A positive influence on so many lives throughout the years, Michele Manos is an inspiring educator and does honor to the title of “teacher.” Save the Manatee Club is extremely grateful for such a wonderful, caring advocate, teacher, and friend.


Michele Manos and class
Kew-Forest School 2nd graders show off t-shirts featuring their individual manatee creation. (Photo courtesy Michele Manos.)
 

Do Your Thing Floyd
Adopted by class we knew.
That was the right thing to do.
We recognize you by the injury to your tail and side.
Safety from danger we want to provide.
Playful like Philip, your brother,
You are like no other.
When photographers appear, you nudge in
To be first in the shot.
Shy and afraid you are not.
Loved by the lady manatees are you,
These are just to name a few.
--By Shiza Ghanchi

From Mrs. Manos' Second Grade Class
2012 Manatee Poems





Over the years, Mrs. Manos and her Kew-Forest 2nd Graders have been adoptive parents of 20 manatees in Save the Manatee Club's Adopt-A-Manatee program! Below are their current adoptees:
 



BAMA made history in September 2009 when she became the first manatee ever captured and tagged in Alabama waters by Dauphin Island Sea Lab’s Manatee Sighting Network. Now a local attraction in Mobile Bay in the spring and summer, Bama has migrated from Alabama to Crystal River, Florida, each winter.

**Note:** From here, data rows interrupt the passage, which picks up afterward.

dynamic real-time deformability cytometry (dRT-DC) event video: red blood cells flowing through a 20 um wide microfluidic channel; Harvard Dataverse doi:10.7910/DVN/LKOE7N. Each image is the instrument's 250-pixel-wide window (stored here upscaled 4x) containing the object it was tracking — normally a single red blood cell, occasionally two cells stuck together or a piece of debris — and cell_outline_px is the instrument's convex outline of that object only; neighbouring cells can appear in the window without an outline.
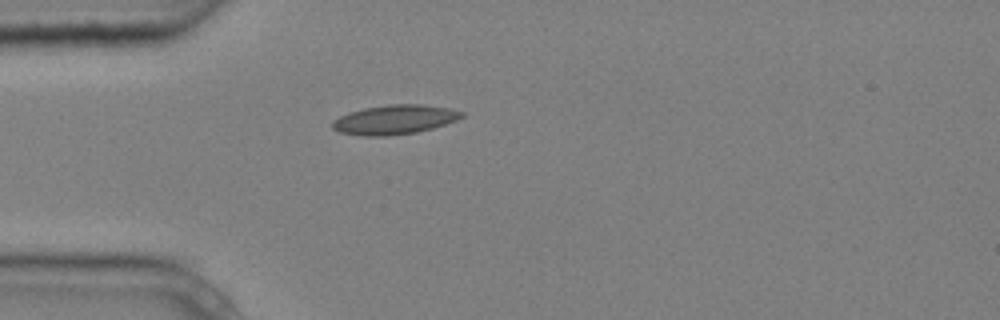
{"species": "common noctule bat (a hibernating species)", "species_latin": "Nyctalus noctula", "temperature_condition": "cold", "stored_images_in_passage": 1, "camera_frame_rate_fps": 3000, "um_per_image_px": 0.085, "animal": {"sex": "male", "body_mass_g": 20.4}, "frame": {"image": 1, "passage_image": 1, "time_ms": 0.0, "image_size_px": [1000, 320], "cell_outline_px": [[464, 116], [456, 120], [432, 128], [416, 132], [388, 136], [360, 136], [340, 132], [332, 128], [332, 120], [348, 112], [364, 108], [388, 104], [424, 104], [448, 108], [464, 112]], "centroid_in_image_um": [33.51, 10.16], "position_along_channel_um": 51.5, "area_um2": 22.2}}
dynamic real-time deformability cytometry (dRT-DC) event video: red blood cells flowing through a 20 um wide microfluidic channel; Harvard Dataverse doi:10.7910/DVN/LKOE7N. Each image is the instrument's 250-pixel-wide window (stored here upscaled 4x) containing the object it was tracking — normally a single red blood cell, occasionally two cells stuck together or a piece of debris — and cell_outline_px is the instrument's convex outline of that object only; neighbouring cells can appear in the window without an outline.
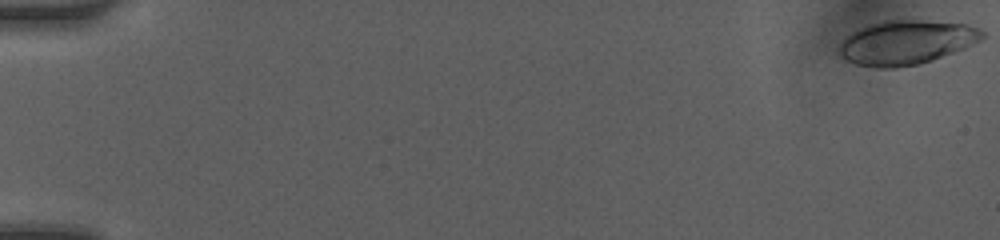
{"species": "human", "species_latin": "Homo sapiens", "temperature_condition": "room temperature", "stored_images_in_passage": 50, "camera_frame_rate_fps": 3000, "um_per_image_px": 0.085, "donor": {"sex": "female"}, "frame": {"image": 1, "passage_image": 1, "time_ms": 0.0, "image_size_px": [1000, 240], "cell_outline_px": [[984, 36], [980, 40], [964, 48], [932, 60], [916, 64], [896, 68], [876, 68], [856, 64], [844, 60], [840, 56], [840, 44], [852, 32], [868, 24], [880, 20], [920, 20], [964, 24], [980, 28], [984, 32]], "centroid_in_image_um": [77.01, 3.6], "position_along_channel_um": 8.0, "area_um2": 36.7}}
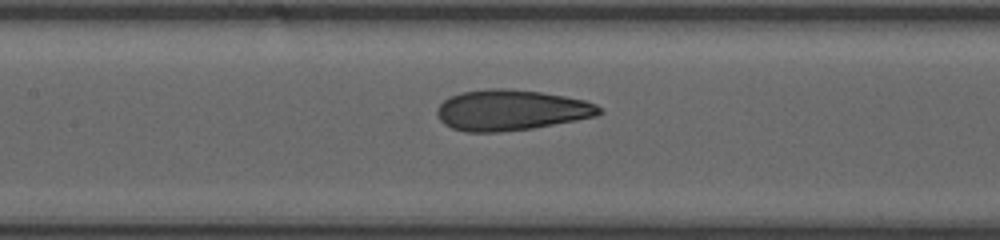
{"frame": {"image": 2, "passage_image": 25, "time_ms": 8.0, "image_size_px": [1000, 240], "cell_outline_px": [[604, 112], [596, 116], [576, 120], [532, 128], [500, 132], [468, 132], [452, 128], [444, 124], [440, 120], [436, 112], [436, 108], [448, 96], [460, 92], [488, 88], [508, 88], [540, 92], [564, 96], [584, 100], [596, 104]], "centroid_in_image_um": [43.41, 9.35], "position_along_channel_um": 164.0, "area_um2": 38.55}}
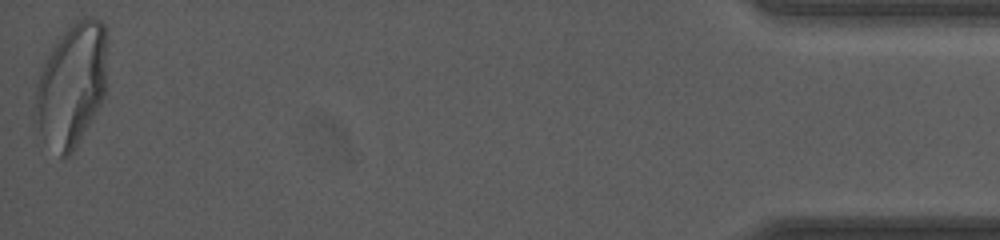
{"frame": {"image": 3, "passage_image": 50, "time_ms": 16.333, "image_size_px": [1000, 240], "cell_outline_px": [[108, 36], [104, 96], [100, 104], [80, 140], [72, 152], [68, 156], [60, 156], [44, 140], [40, 132], [36, 120], [36, 84], [40, 72], [52, 44], [60, 36], [80, 20], [88, 16], [96, 16], [108, 28]], "centroid_in_image_um": [6.12, 7.17], "position_along_channel_um": 429.1, "area_um2": 51.5}, "authors_computed_cell_mechanics": {"area_um2": 38.1769, "velocity_mm_per_s": 4.1982, "shape_relaxation_time_tau1_ms": 8.6977, "shape_relaxation_time_tau2_ms": 0.914, "deformation_change_tau1": 0.2651, "deformation_change_tau2": 0.0798}}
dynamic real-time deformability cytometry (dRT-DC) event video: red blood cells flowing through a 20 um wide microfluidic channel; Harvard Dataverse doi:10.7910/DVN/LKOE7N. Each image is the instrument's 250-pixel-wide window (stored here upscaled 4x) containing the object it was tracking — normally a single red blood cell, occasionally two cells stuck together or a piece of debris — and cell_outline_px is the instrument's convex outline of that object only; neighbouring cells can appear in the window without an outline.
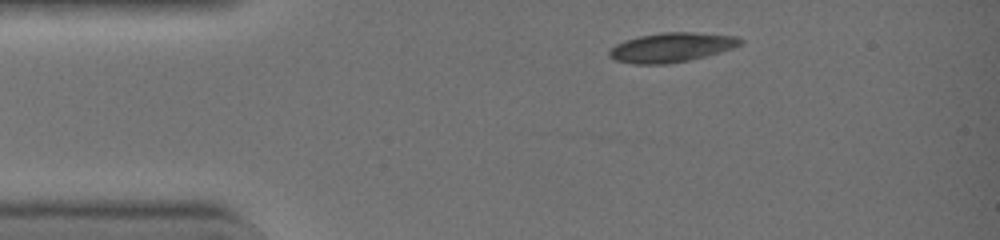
{"species": "common noctule bat (a hibernating species)", "species_latin": "Nyctalus noctula", "temperature_condition": "warm", "stored_images_in_passage": 29, "camera_frame_rate_fps": 3000, "um_per_image_px": 0.085, "animal": {"sex": "female", "body_mass_g": 19.0, "forearm_length_mm": 51.5}, "frame": {"image": 1, "passage_image": 1, "time_ms": 0.0, "image_size_px": [1000, 240], "cell_outline_px": [[744, 44], [732, 48], [704, 56], [688, 60], [668, 64], [632, 64], [616, 60], [608, 56], [608, 52], [616, 44], [624, 40], [640, 36], [660, 32], [696, 32], [736, 36], [744, 40]], "centroid_in_image_um": [57.08, 4.02], "position_along_channel_um": 27.9, "area_um2": 22.48}}
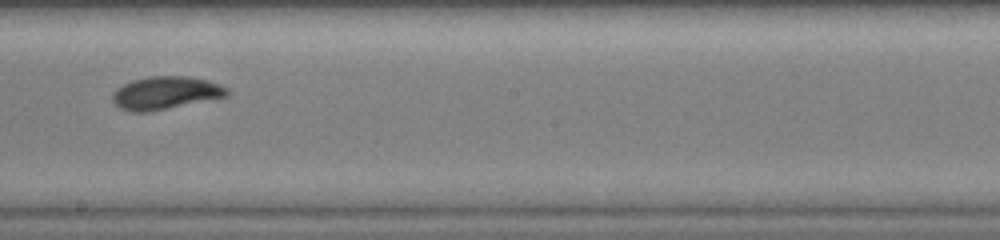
{"frame": {"image": 2, "passage_image": 18, "time_ms": 5.667, "image_size_px": [1000, 240], "cell_outline_px": [[232, 92], [228, 96], [148, 112], [132, 112], [120, 108], [112, 100], [112, 92], [116, 88], [132, 80], [148, 76], [188, 76], [208, 80], [220, 84], [228, 88]], "centroid_in_image_um": [14.09, 7.89], "position_along_channel_um": 234.1, "area_um2": 22.08}}
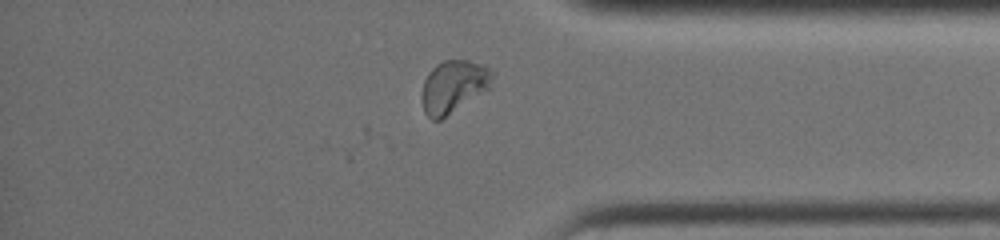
{"frame": {"image": 3, "passage_image": 29, "time_ms": 9.333, "image_size_px": [1000, 240], "cell_outline_px": [[492, 76], [488, 88], [440, 120], [432, 120], [424, 112], [420, 96], [424, 80], [428, 72], [436, 64], [444, 60], [468, 60], [488, 68], [492, 72]], "centroid_in_image_um": [38.47, 7.35], "position_along_channel_um": 396.7, "area_um2": 21.15}, "authors_computed_cell_mechanics": {"area_um2": 21.6172, "velocity_mm_per_s": 4.5126, "shape_relaxation_time_tau1_ms": 4.7734, "shape_relaxation_time_tau2_ms": 2.3875, "deformation_change_tau1": 0.2049, "deformation_change_tau2": 0.0554}}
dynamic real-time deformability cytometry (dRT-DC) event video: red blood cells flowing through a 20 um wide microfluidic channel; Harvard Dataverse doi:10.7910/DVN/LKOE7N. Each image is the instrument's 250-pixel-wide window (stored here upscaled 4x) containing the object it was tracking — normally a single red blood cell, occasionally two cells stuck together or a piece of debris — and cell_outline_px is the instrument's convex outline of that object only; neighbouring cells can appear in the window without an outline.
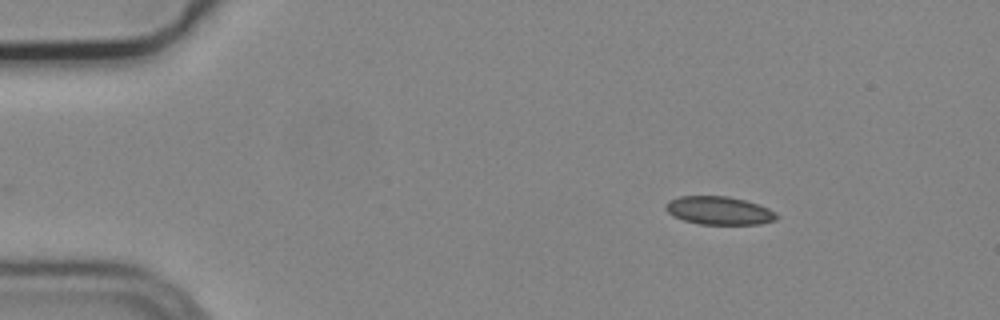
{"species": "common noctule bat (a hibernating species)", "species_latin": "Nyctalus noctula", "temperature_condition": "cold", "stored_images_in_passage": 2, "camera_frame_rate_fps": 3000, "um_per_image_px": 0.085, "animal": {"sex": "male", "body_mass_g": 19.2, "forearm_length_mm": 51.8}, "frame": {"image": 1, "passage_image": 2, "time_ms": 0.333, "image_size_px": [1000, 320], "cell_outline_px": [[780, 216], [776, 220], [760, 224], [700, 224], [684, 220], [672, 216], [664, 208], [664, 204], [668, 200], [680, 196], [728, 196], [760, 204], [776, 212]], "centroid_in_image_um": [61.12, 17.89], "position_along_channel_um": 23.9, "area_um2": 18.44}}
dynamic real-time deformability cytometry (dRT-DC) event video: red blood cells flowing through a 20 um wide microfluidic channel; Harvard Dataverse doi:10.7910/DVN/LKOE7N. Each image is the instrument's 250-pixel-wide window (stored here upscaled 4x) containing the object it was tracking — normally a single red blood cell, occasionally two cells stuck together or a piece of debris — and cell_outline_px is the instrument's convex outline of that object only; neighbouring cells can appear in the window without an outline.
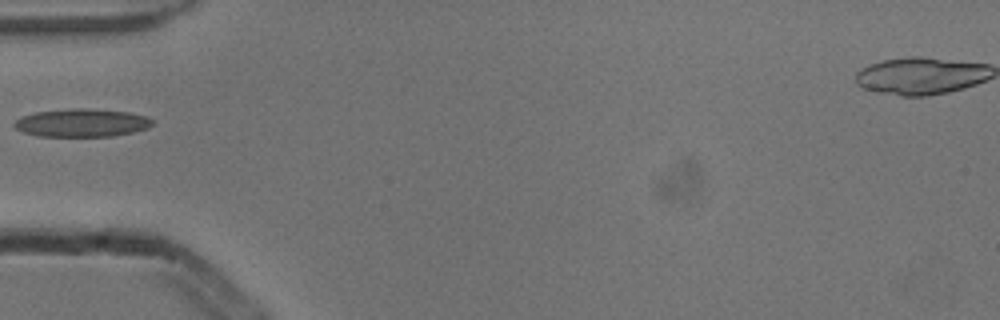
{"species": "common noctule bat (a hibernating species)", "species_latin": "Nyctalus noctula", "temperature_condition": "cold", "stored_images_in_passage": 6, "camera_frame_rate_fps": 3000, "um_per_image_px": 0.085, "animal": {"sex": "male", "body_mass_g": 13.3}, "frame": {"image": 1, "passage_image": 5, "time_ms": 1.333, "image_size_px": [1000, 320], "cell_outline_px": [[156, 120], [148, 128], [132, 132], [112, 136], [40, 136], [24, 132], [16, 128], [12, 124], [20, 116], [36, 112], [68, 108], [88, 108], [128, 112], [148, 116]], "centroid_in_image_um": [6.97, 10.43], "position_along_channel_um": 78.0, "area_um2": 22.72}}
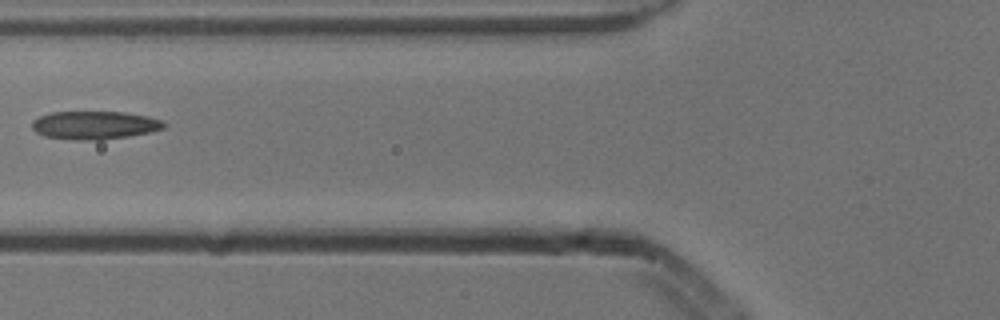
{"frame": {"image": 2, "passage_image": 6, "time_ms": 1.667, "image_size_px": [1000, 320], "cell_outline_px": [[168, 124], [164, 128], [148, 132], [128, 136], [100, 140], [80, 140], [44, 136], [36, 132], [32, 128], [32, 120], [40, 116], [52, 112], [124, 112], [148, 116], [164, 120]], "centroid_in_image_um": [8.06, 10.63], "position_along_channel_um": 117.7, "area_um2": 21.68}}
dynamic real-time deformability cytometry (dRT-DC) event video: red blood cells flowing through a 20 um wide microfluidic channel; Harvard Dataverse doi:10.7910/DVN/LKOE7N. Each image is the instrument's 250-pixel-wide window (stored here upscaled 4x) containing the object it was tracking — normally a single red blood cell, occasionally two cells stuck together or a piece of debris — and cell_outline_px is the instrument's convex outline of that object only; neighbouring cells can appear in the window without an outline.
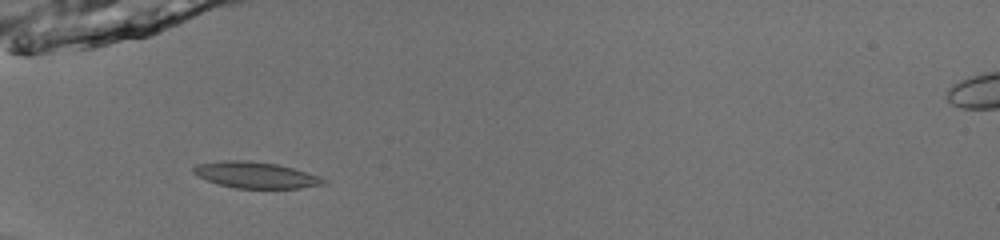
{"species": "common noctule bat (a hibernating species)", "species_latin": "Nyctalus noctula", "temperature_condition": "room temperature", "stored_images_in_passage": 34, "camera_frame_rate_fps": 3000, "um_per_image_px": 0.085, "animal": {"sex": "male", "body_mass_g": 13.0, "forearm_length_mm": 53.1}, "frame": {"image": 1, "passage_image": 1, "time_ms": 0.0, "image_size_px": [1000, 240], "cell_outline_px": [[328, 180], [324, 184], [300, 188], [236, 188], [220, 184], [208, 180], [192, 172], [192, 168], [196, 164], [224, 160], [248, 160], [276, 164], [292, 168], [320, 176]], "centroid_in_image_um": [21.74, 14.87], "position_along_channel_um": 63.3, "area_um2": 19.71}}
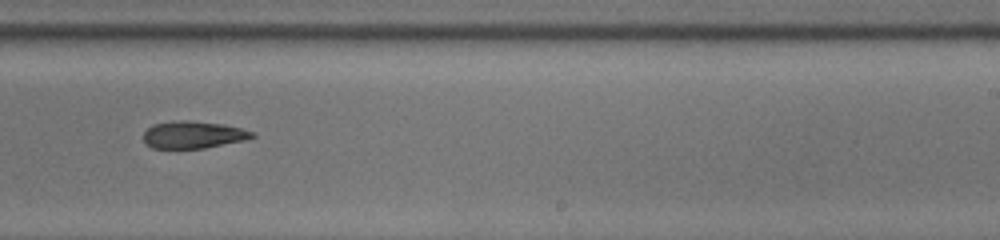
{"frame": {"image": 2, "passage_image": 17, "time_ms": 5.333, "image_size_px": [1000, 240], "cell_outline_px": [[256, 136], [244, 140], [204, 148], [152, 148], [144, 144], [144, 132], [152, 124], [176, 120], [192, 120], [224, 124], [256, 132]], "centroid_in_image_um": [16.41, 11.44], "position_along_channel_um": 272.6, "area_um2": 17.4}}
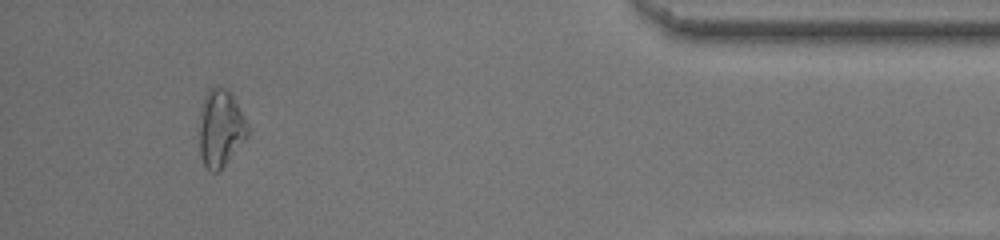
{"frame": {"image": 3, "passage_image": 31, "time_ms": 10.0, "image_size_px": [1000, 240], "cell_outline_px": [[248, 136], [224, 164], [216, 172], [212, 172], [204, 164], [200, 156], [200, 108], [204, 96], [212, 88], [224, 88], [232, 96], [248, 124]], "centroid_in_image_um": [18.73, 10.91], "position_along_channel_um": 416.5, "area_um2": 21.1}}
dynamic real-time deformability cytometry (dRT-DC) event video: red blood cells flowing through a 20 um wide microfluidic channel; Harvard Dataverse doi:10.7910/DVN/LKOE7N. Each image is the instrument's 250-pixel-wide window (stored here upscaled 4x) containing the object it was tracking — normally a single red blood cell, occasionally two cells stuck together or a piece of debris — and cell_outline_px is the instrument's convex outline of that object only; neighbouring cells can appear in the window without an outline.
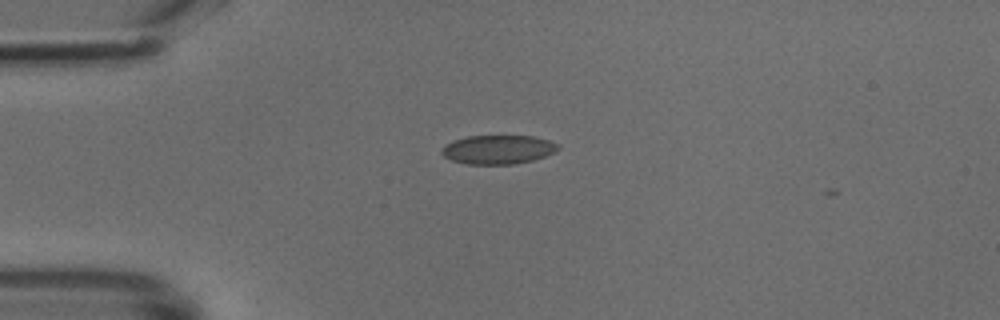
{"species": "common noctule bat (a hibernating species)", "species_latin": "Nyctalus noctula", "temperature_condition": "cold", "stored_images_in_passage": 4, "camera_frame_rate_fps": 3000, "um_per_image_px": 0.085, "animal": {"sex": "male", "body_mass_g": 18.8}, "frame": {"image": 1, "passage_image": 1, "time_ms": 0.0, "image_size_px": [1000, 320], "cell_outline_px": [[560, 148], [556, 152], [532, 160], [512, 164], [468, 164], [452, 160], [444, 156], [440, 152], [444, 144], [452, 140], [468, 136], [532, 136], [548, 140], [560, 144]], "centroid_in_image_um": [42.33, 12.7], "position_along_channel_um": 42.7, "area_um2": 19.65}}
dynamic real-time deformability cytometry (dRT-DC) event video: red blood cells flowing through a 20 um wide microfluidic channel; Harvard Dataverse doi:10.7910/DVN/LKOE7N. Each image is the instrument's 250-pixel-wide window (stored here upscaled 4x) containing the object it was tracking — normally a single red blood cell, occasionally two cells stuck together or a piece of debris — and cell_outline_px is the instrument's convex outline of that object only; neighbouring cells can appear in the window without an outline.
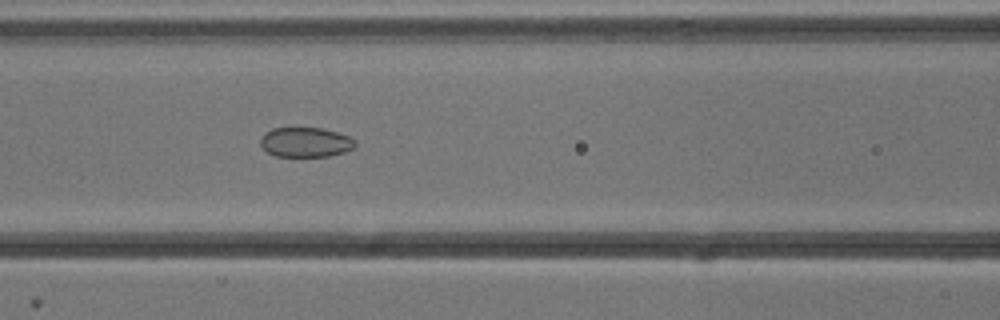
{"species": "common noctule bat (a hibernating species)", "species_latin": "Nyctalus noctula", "temperature_condition": "cold", "stored_images_in_passage": 55, "segment_of_instrument_passage": [1, 2], "camera_frame_rate_fps": 3000, "um_per_image_px": 0.085, "animal": {"sex": "male", "body_mass_g": 13.3}, "frame": {"image": 1, "passage_image": 23, "time_ms": 7.333, "image_size_px": [1000, 320], "cell_outline_px": [[356, 144], [352, 148], [344, 152], [328, 156], [276, 156], [268, 152], [260, 144], [260, 136], [264, 132], [272, 128], [324, 128], [348, 136], [356, 140]], "centroid_in_image_um": [25.95, 12.08], "position_along_channel_um": 140.7, "area_um2": 16.42}}
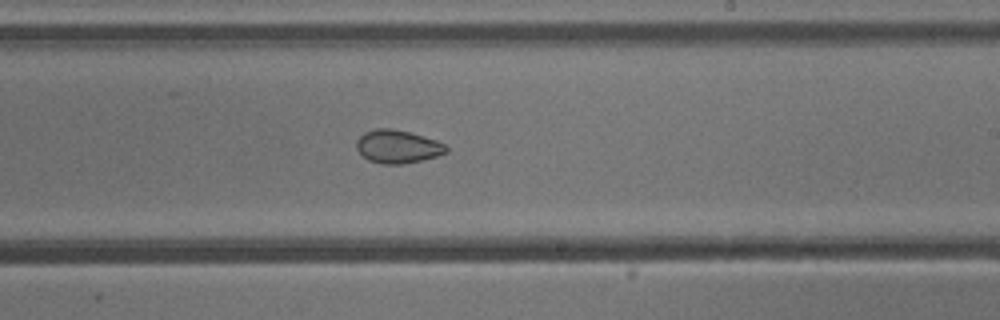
{"frame": {"image": 2, "passage_image": 32, "time_ms": 10.333, "image_size_px": [1000, 320], "cell_outline_px": [[448, 152], [436, 156], [404, 164], [384, 164], [368, 160], [356, 148], [356, 140], [364, 132], [376, 128], [392, 128], [408, 132], [436, 140], [444, 144], [448, 148]], "centroid_in_image_um": [33.78, 12.45], "position_along_channel_um": 255.2, "area_um2": 17.22}}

ZEWIE was always sighted in Crystal River, Florida, until he was seen in Alabama’s Mobile-Tenesaw Delta in June of 2009. A gregarious and inquisitive individual, Zewie became the fourth manatee captured and tagged by Dauphin Island Sea Lab.

FLOYD was born in the summer of 1978 and has spent every winter at Blue Spring State Park, located in Orange City, Florida, since birth. He is known as a "ham," and he is often seen in films and magazines.